No, but the thing is that it is the repetitive action that's wrong in the first place. And if you put a reward that everyone wants/needs at the end, then that repetitive action becomes mandatory as well... That's where the grind starts.

@ Hawkins8
Could you go into more detail about your game?
Makeshiftwings is right, though. Just being able to play online isn't enough to keep players playing. There has to be a goal. Shooters have scores that lay out your performance relative to other players. Current MMOs have the grind ladder that tells you how terrific you are. Even EVE, which doesn't really have the dungeons and imp slaughter and other grind mechanics, has your skills quietly training in the background, giving you that perpetual reinforcement for gaming.

So what will your game have as a carrot? Nobody could possibly GM for the whole universe, cranking out code as easily as a D&D DM makes up crazy ideas around a candle-lit nerd table. It's unrealistic to think you'll be able to produce game content for an MMO fast enough to keep players engaged in the story all the time. They need something to do.

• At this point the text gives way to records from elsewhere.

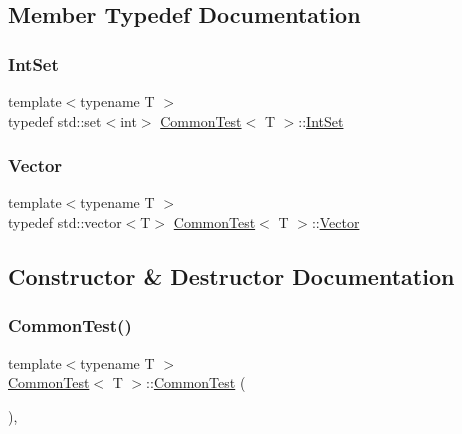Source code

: \subsection{Member Typedef Documentation}
\mbox{\label{class_common_test_a62827e9d3064cddf4a8698747f1bd434}} 
\subsubsection{\texorpdfstring{Int\+Set}{IntSet}}
{\footnotesize\ttfamily template$<$typename T $>$ \\
typedef std\+::set$<$int$>$ \hyperlink{class_common_test}{Common\+Test}$<$ T $>$\+::\hyperlink{class_common_test_a62827e9d3064cddf4a8698747f1bd434}{Int\+Set}\hspace{0.3cm}{\ttfamily [protected]}}

\mbox{\label{class_common_test_a6dfdcede6964887b9f4254a0e0478e37}} 
\subsubsection{\texorpdfstring{Vector}{Vector}}
{\footnotesize\ttfamily template$<$typename T $>$ \\
typedef std\+::vector$<$T$>$ \hyperlink{class_common_test}{Common\+Test}$<$ T $>$\+::\hyperlink{class_common_test_a6dfdcede6964887b9f4254a0e0478e37}{Vector}\hspace{0.3cm}{\ttfamily [protected]}}



\subsection{Constructor \& Destructor Documentation}
\mbox{\label{class_common_test_abd5ec205d90f4b81efab2a6f972f3db0}} 
\subsubsection{\texorpdfstring{Common\+Test()}{CommonTest()}}
{\footnotesize\ttfamily template$<$typename T $>$ \\
\hyperlink{class_common_test}{Common\+Test}$<$ T $>$\+::\hyperlink{class_common_test}{Common\+Test} (\begin{DoxyParamCaption}{ }\end{DoxyParamCaption})\hspace{0.3cm}{\ttfamily [inline]}, {\ttfamily [protected]}}

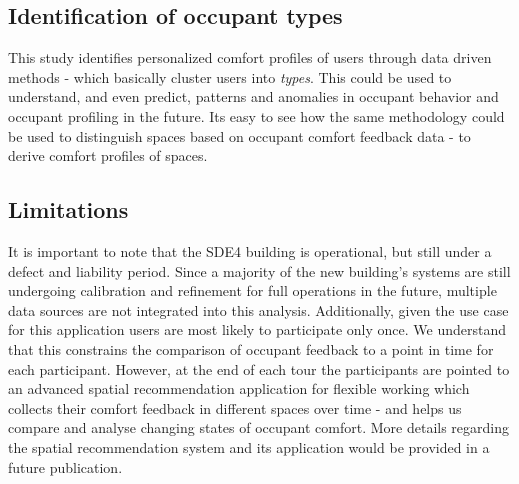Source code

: \subsection{Identification of occupant types}

This study identifies personalized comfort profiles of users through data driven methods - which basically cluster users into \emph{types}. This could be used to understand, and even predict, patterns and anomalies in occupant behavior and occupant profiling in the future. Its easy to see how the same methodology could be used to distinguish spaces based on occupant comfort feedback data - to derive comfort profiles of spaces.


\subsection{Limitations}
It is important to note that the SDE4 building is operational, but still under a defect and liability period. Since a majority of the new building's systems are still undergoing calibration and refinement for full operations in the future, multiple data sources are not integrated into this analysis. Additionally, given the use case for this application users are most likely to participate only once. We understand that this constrains the comparison of occupant feedback to a point in time for each participant. However, at the end of each tour the participants are pointed to an advanced spatial recommendation application for flexible working which collects their comfort feedback in different spaces over time - and helps us compare and analyse changing states of occupant comfort. More details regarding the spatial recommendation system and its application would be provided in a future publication.










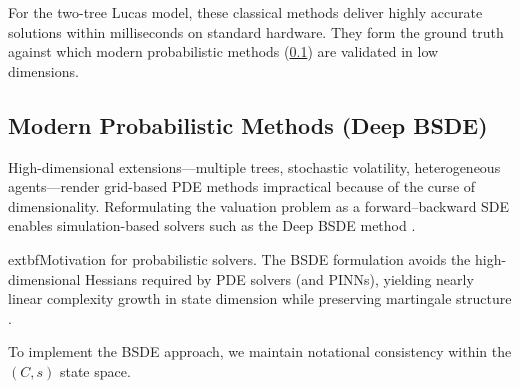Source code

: ﻿\documentclass[11pt,letterpaper,oneside]{article}
\numberwithin{equation}{section}
\newcommand{\1}{\mathbf{1}}
\begin{document}
\begin{tcolorbox}[didacticstyle, title={Computational benchmark}]
For the two-tree Lucas model, these classical methods deliver highly accurate solutions within milliseconds on standard hardware. They form the ground truth against which modern probabilistic methods (\cref{sec:computation_probabilistic}) are validated in low dimensions.
\end{tcolorbox}

\subsection{Modern Probabilistic Methods (Deep BSDE)}\label{sec:computation_probabilistic}
High-dimensional extensions---multiple trees, stochastic volatility, heterogeneous agents---render grid-based PDE methods impractical because of the curse of dimensionality. Reformulating the valuation problem as a forward--backward SDE enables simulation-based solvers such as the Deep BSDE method \cite{han2018solving,huang2025probabilistic}.
\begin{tcolorbox}[literaturestyle]
  	extbf{Motivation for probabilistic solvers.} The BSDE formulation avoids the high-dimensional Hessians required by PDE solvers (and PINNs), yielding nearly linear complexity growth in state dimension while preserving martingale structure \cite{huang2025probabilistic}.
\end{tcolorbox}
To implement the BSDE approach, we maintain notational consistency within the $(C,s)$ state space.
\end{document}
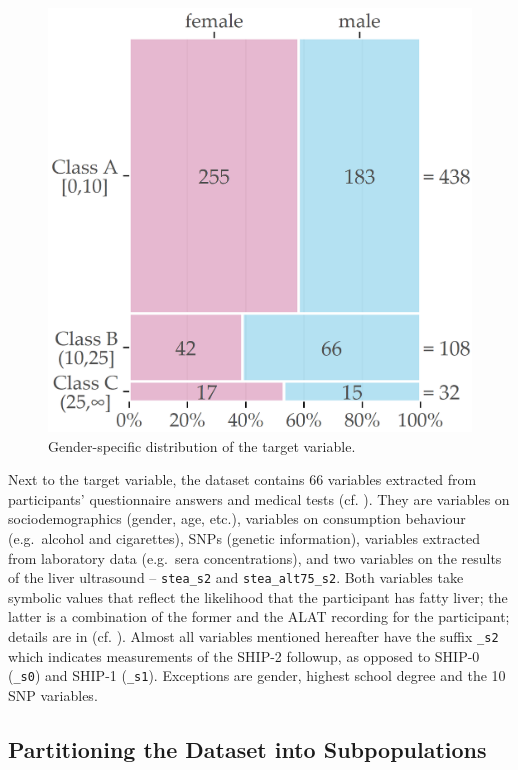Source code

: \documentclass[
  oneside]{book}
\begin{document}
\begin{figure}

{\centering \includegraphics[width=0.5\linewidth]{figures/03-fatty-liver-mosaic} 

}

\caption{Gender-specific distribution of the target variable.}\label{fig:03-fatty-liver-mosaic}
\end{figure}

Next to the target variable, the dataset contains 66 variables extracted from participants' questionnaire answers and medical tests (cf. \autocite{Voelzke:SHIP2011}).
They are variables on sociodemographics (gender, age, etc.),
variables on consumption behaviour (e.g.~alcohol and cigarettes), SNPs (genetic information), variables extracted from laboratory data (e.g.~sera concentrations), and two variables on the results of the liver ultrasound -- \texttt{stea\_s2} and \texttt{stea\_alt75\_s2}.
Both variables take symbolic values that reflect the likelihood that the participant has fatty liver; the latter is a combination of the former and the ALAT recording for the participant; details are in (cf. \autocite{Voelzke:SHIP2011}).
Almost all variables mentioned hereafter have the suffix \texttt{\_s2} which indicates measurements of the SHIP-2 followup, as opposed to SHIP-0 (\texttt{\_s0}) and SHIP-1 (\texttt{\_s1}).
Exceptions are gender, highest school degree and the 10 SNP variables.

\hypertarget{imm-partitioning}{%
\subsection{Partitioning the Dataset into Subpopulations}\label{imm-partitioning}}
\end{document}
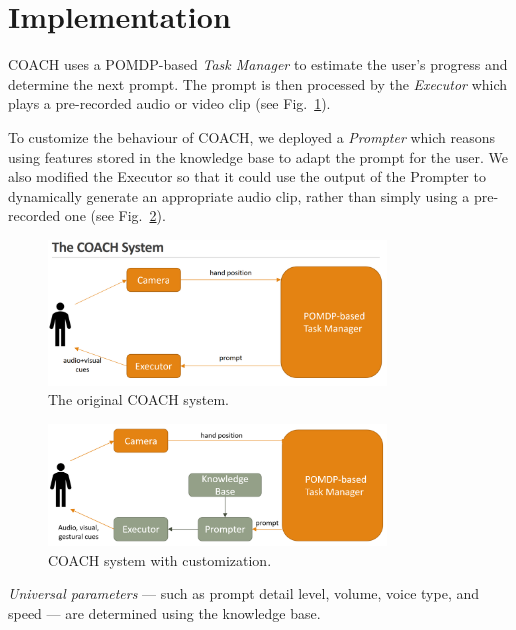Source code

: \documentclass[11pt,a4paper, final, twoside]{article}
\theoremstyle{proposition}
\theoremstyle{definition}
\theoremstyle{remark}
\numberwithin{equation}{section}
\begin{document}
\section{Implementation}\label{I3}
COACH uses a POMDP-based \emph{Task Manager} to estimate the user's progress and determine the next prompt.
The prompt is then processed by the \emph{Executor} which plays a pre-recorded audio or video clip
(see Fig.~\ref{fig:COACH}).

To customize the behaviour of COACH, we deployed a \emph{Prompter} which reasons using features stored in the knowledge base to adapt the prompt for the user. 
We also modified the Executor so that it could use the output of the Prompter to dynamically generate an appropriate audio clip, rather than simply using a pre-recorded one (see Fig.~\ref{fig:COACH_with_customization}).
\begin{figure}[h!]
        \centering
        \includegraphics[width=0.8\textwidth]{COACH_prompt.png}
        \caption{The original COACH system.}
        \label{fig:COACH}
\end{figure}
\begin{figure}[h!]
        \centering
        \includegraphics[width=0.8\textwidth]{COACH_with_customization_prompt.png}
        \caption{COACH system with customization.}
        \label{fig:COACH_with_customization}
\end{figure}
\par
\emph{Universal parameters} --- such as prompt detail level, volume, voice type, and speed --- are determined using  the knowledge base.
\end{document}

In most MMOs, that thing is grind. In WoW, EQ, and all the other mainstream MMOs, you grind XP. In EVE, you grind money so you'll have a ship to fly when you get the skills to fly it. There's always a sense of progress, of being a little better today than you were yesterday, and there's the promise of being better still tomorrow.

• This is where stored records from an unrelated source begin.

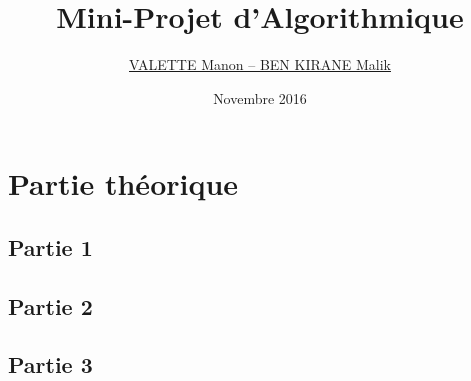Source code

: \documentclass[a4paper,11pt]{article}
\title{Mini-Projet d'Algorithmique}
\author{
  \href{mailto:malikcpp@gmail.com,valette-manon@numericable.fr}{
    VALETTE Manon
    --
    BEN KIRANE Malik 
  }
}
\date{Novembre 2016}
\newcommand\csection[1]{{\centering\section{#1}\par}}
\begin{document}
\maketitle
\csection{Partie th\'eorique}
\subsection*{Partie 1}

\subsection*{Partie 2}

\pagebreak
\subsection*{Partie 3}

\end{document}
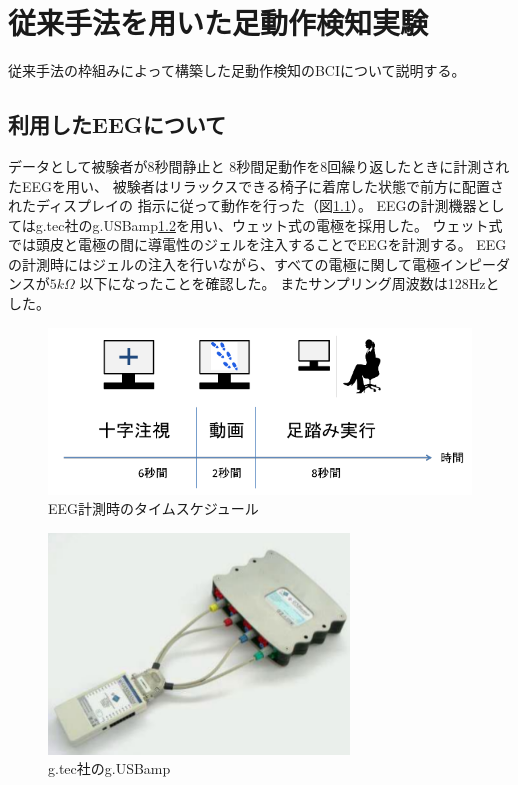 \chapter{従来手法を用いた足動作検知実験}
従来手法の枠組みによって構築した足動作検知のBCIについて説明する。
\section{利用したEEGについて}
データとして被験者が8秒間静止と
8秒間足動作を8回繰り返したときに計測されたEEGを用い、
被験者はリラックスできる椅子に着席した状態で前方に配置されたディスプレイの
指示に従って動作を行った（図\ref{fig:asibumi}）。
EEGの計測機器としてはg.tec社のg.USBamp\ref{fig:usbamp}を用い、ウェット式の電極を採用した。
ウェット式では頭皮と電極の間に導電性のジェルを注入することでEEGを計測する。
EEGの計測時にはジェルの注入を行いながら、すべての電極に関して電極インピーダンスが\(5k\Omega\)
以下になったことを確認した。
またサンプリング周波数は128Hzとした。
\begin{figure}
    \centering
    \includegraphics[width=13cm]{images/asibumi.png}
    \caption{EEG計測時のタイムスケジュール}
    \label{fig:asibumi}
\end{figure}
\begin{figure}
    \centering
    \includegraphics[width=8cm]{images/usbamp.png}
    \caption{g.tec社のg.USBamp}
    \label{fig:usbamp}
\end{figure}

I think we're trying to have our cake and eat it too: How can we come up with a constant, progressive activity without having a grind? But the problem is that any constant, progressive activity is by definition a grind.

Maybe you could take the focus off of character grinding. The obvious white elephant here is the "world grind", where you actually change the world around you by tiny increments, expanding your borders, reducing monster populations near valuable resource nodes, and developing technology to benefit yourself and those who follow you.

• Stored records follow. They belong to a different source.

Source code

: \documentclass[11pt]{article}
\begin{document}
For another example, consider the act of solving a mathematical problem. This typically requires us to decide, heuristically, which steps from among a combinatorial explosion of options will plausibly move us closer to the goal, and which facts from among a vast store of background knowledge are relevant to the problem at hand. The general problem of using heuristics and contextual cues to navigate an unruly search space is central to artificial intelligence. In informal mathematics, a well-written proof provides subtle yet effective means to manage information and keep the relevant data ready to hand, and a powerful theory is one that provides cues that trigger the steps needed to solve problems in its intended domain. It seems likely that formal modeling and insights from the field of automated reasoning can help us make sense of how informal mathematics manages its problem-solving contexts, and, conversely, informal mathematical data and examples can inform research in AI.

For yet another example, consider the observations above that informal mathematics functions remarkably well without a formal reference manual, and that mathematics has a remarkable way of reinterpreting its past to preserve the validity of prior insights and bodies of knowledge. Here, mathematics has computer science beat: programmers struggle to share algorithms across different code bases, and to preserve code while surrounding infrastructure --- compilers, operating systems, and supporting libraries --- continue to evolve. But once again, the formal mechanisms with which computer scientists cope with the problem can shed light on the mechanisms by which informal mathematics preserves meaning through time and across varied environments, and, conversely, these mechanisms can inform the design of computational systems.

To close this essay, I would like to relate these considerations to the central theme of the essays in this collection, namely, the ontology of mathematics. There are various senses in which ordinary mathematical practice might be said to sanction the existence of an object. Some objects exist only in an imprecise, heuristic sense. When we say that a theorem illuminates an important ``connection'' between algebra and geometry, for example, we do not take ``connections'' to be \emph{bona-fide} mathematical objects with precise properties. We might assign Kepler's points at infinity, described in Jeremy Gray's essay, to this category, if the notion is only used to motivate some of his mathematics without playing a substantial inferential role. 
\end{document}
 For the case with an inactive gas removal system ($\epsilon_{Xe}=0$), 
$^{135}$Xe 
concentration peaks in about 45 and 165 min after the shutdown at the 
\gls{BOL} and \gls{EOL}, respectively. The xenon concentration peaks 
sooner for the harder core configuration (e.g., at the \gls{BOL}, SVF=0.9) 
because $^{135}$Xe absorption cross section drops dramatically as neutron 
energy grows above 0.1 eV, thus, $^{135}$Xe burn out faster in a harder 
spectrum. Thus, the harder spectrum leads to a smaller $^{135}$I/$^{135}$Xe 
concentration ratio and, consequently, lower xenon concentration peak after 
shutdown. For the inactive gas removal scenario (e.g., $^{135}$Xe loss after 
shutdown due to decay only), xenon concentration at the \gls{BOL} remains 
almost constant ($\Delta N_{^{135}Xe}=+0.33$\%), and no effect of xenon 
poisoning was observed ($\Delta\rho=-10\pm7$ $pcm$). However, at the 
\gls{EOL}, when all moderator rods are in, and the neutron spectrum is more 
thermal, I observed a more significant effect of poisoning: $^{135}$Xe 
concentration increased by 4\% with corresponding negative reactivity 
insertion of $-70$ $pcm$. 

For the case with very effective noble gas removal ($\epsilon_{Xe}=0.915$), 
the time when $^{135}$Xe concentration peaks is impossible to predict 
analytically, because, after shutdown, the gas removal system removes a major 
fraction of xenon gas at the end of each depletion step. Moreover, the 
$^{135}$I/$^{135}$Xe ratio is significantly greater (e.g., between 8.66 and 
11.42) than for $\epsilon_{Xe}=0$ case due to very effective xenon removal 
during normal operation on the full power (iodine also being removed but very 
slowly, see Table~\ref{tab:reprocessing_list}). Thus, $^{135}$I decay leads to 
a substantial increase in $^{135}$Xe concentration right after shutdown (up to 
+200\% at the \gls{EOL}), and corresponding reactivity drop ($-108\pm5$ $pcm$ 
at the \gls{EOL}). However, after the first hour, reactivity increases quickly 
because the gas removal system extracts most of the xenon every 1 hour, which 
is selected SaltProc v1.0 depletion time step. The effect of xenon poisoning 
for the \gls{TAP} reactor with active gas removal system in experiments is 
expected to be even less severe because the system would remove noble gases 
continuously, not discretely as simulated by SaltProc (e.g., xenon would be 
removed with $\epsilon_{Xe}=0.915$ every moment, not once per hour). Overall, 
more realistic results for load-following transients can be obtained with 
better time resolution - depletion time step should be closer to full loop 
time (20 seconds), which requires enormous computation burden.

That's tough to do. It requires you to put a lot of design effort into stuff that won't be seen at all by players for a few months, and then will only be enjoyed by a few. EVE designers must have worked hard to get the models and stats and requirements together to implement the Titan-class megaship into the game, but it takes literally months to build one, and close to a year to gain the skills to fly it. I don't know that there's a single Titan in the entire EVE universe. But the promise of a Titan, the hope of a Titan, puts light into newbies' eyes and makes the world richer.

So long-term goal that can be worked on, but that don't necessarily involve mindless grinding or repetitive actions, might be a valuable source of gameplay. Put a dozen shards of an artifact in the game. Have them be hidden in plain sight, not at the bottom of a ten-level dungeon or the inner sanctum of a palace. Make sure that each shard is found by a different group, and let a few be found by clueless newbs. Then, let it slip that if you collect all the fragments and perform a ridiculously complex and demanding ritual involving items that must be collected from all over the game world, you'll get some kind of incredible power, and will change the face of the world forever. Then let the players go to war, and make peace, and trade empires for the shards, and don't put the twelfth one into the game until you finish an expansion. Then drop it in some newbie training ground and when someone finally manages to put all the chunks together, release the expansion.